* _What to work on_: Please reproduce the part of the profile of architect Amelie Chai below word for word, starting at "A visual and" and ending at "filmmaker Robert Gardner.".

---------- Passage provided ----------

Amelie Chai of Spine, an Architect In Myanmar

Practicing architecture in Myanmar

Chai confers with a colleague in SPiNE’s Yangon office.

Photograph courtesy of SPiNE

The restored exterior of the 1906 building in Yangon where SPiNE created an award-winning restaurant and bar, Gekko

Photograph courtesy of SPiNE

Interior details of Gekko

Photograph courtesy of SPiNE

The remodeled entrance

Photograph courtesy of SPiNE

Amelie chai ’93 has always been drawn to architecture “for its emotional as well as visual power.” As a child, she drew maps of neighborhoods, trying to understand spatial relationships and imagine the interiors of the buildings, and she continues to think about the relationship between the outer and inner worlds of structures. Talking of architecture that is “truthful to its structure,” she says, “I never understood how a façade could be designed to have no relationship to its interior configuration.”

A visual and environmental studies concentrator with a minor in social anthropology, she finds that her work still relates to those studies. “I am particularly interested in the social and cultural aspects of architecture,” she explains. “I deeply appreciate the encouragement I had from my professors,” including the late anthropologist and documentary filmmaker Robert Gardner.

---------- The data ----------

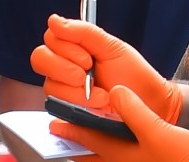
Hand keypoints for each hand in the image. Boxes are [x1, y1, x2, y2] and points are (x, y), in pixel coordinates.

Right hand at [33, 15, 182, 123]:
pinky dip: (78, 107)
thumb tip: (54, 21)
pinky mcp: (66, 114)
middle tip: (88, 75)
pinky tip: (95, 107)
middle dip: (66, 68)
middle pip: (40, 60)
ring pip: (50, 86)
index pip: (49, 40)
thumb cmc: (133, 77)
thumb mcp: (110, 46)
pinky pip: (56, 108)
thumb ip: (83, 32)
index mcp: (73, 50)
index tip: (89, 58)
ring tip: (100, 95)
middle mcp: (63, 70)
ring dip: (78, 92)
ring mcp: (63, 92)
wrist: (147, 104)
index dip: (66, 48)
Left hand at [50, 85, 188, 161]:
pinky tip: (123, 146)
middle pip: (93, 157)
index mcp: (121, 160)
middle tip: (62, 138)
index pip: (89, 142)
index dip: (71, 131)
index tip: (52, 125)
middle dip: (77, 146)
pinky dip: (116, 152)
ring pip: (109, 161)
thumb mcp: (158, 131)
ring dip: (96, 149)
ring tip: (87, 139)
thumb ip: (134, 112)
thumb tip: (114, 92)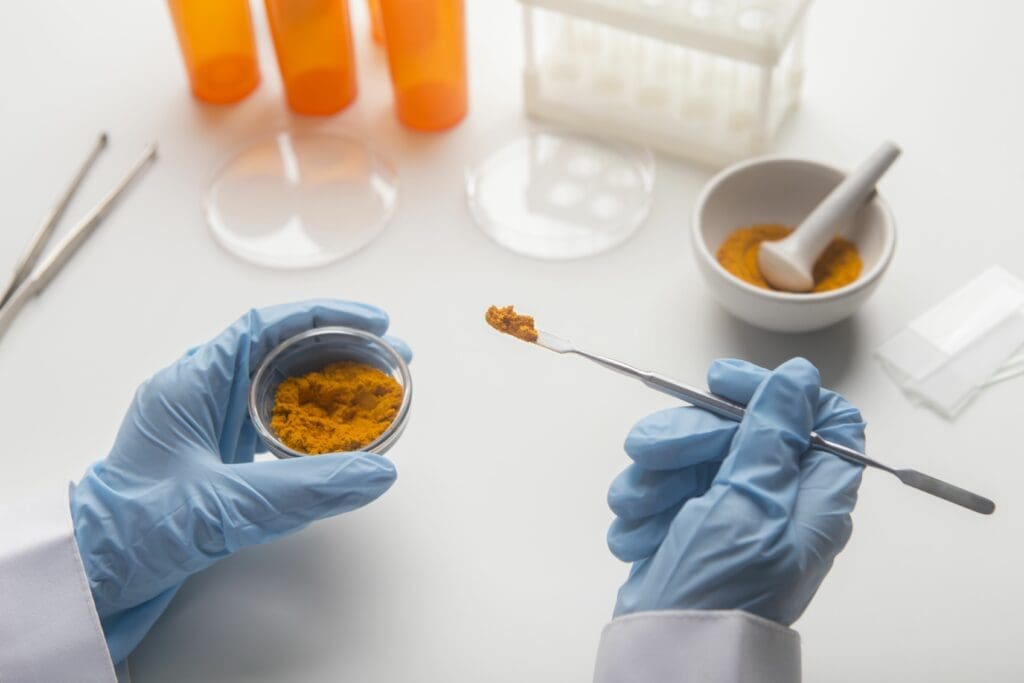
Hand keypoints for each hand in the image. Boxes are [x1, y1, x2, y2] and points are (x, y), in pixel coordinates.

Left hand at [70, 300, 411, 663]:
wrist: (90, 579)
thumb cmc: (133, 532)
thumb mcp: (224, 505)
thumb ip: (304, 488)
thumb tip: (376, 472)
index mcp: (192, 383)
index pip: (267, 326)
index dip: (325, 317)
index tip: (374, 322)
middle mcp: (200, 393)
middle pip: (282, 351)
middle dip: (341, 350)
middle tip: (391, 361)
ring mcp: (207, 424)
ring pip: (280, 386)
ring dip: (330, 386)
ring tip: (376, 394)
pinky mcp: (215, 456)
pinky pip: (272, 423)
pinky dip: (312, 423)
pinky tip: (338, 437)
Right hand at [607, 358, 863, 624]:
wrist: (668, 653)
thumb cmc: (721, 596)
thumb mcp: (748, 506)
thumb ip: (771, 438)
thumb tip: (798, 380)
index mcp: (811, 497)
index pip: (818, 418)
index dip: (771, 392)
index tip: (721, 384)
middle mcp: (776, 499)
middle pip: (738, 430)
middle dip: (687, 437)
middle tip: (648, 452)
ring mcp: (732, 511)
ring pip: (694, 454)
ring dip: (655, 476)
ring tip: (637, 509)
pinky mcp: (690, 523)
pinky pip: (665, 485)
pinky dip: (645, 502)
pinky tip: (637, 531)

----------

* _Solved exercise_:
A visual and environmental studies concentrator with a minor in social anthropology, she finds that her work still relates to those studies. “I am particularly interested in the social and cultural aspects of architecture,” she explains. “I deeply appreciate the encouragement I had from my professors,” including the late anthropologist and documentary filmmaker Robert Gardner.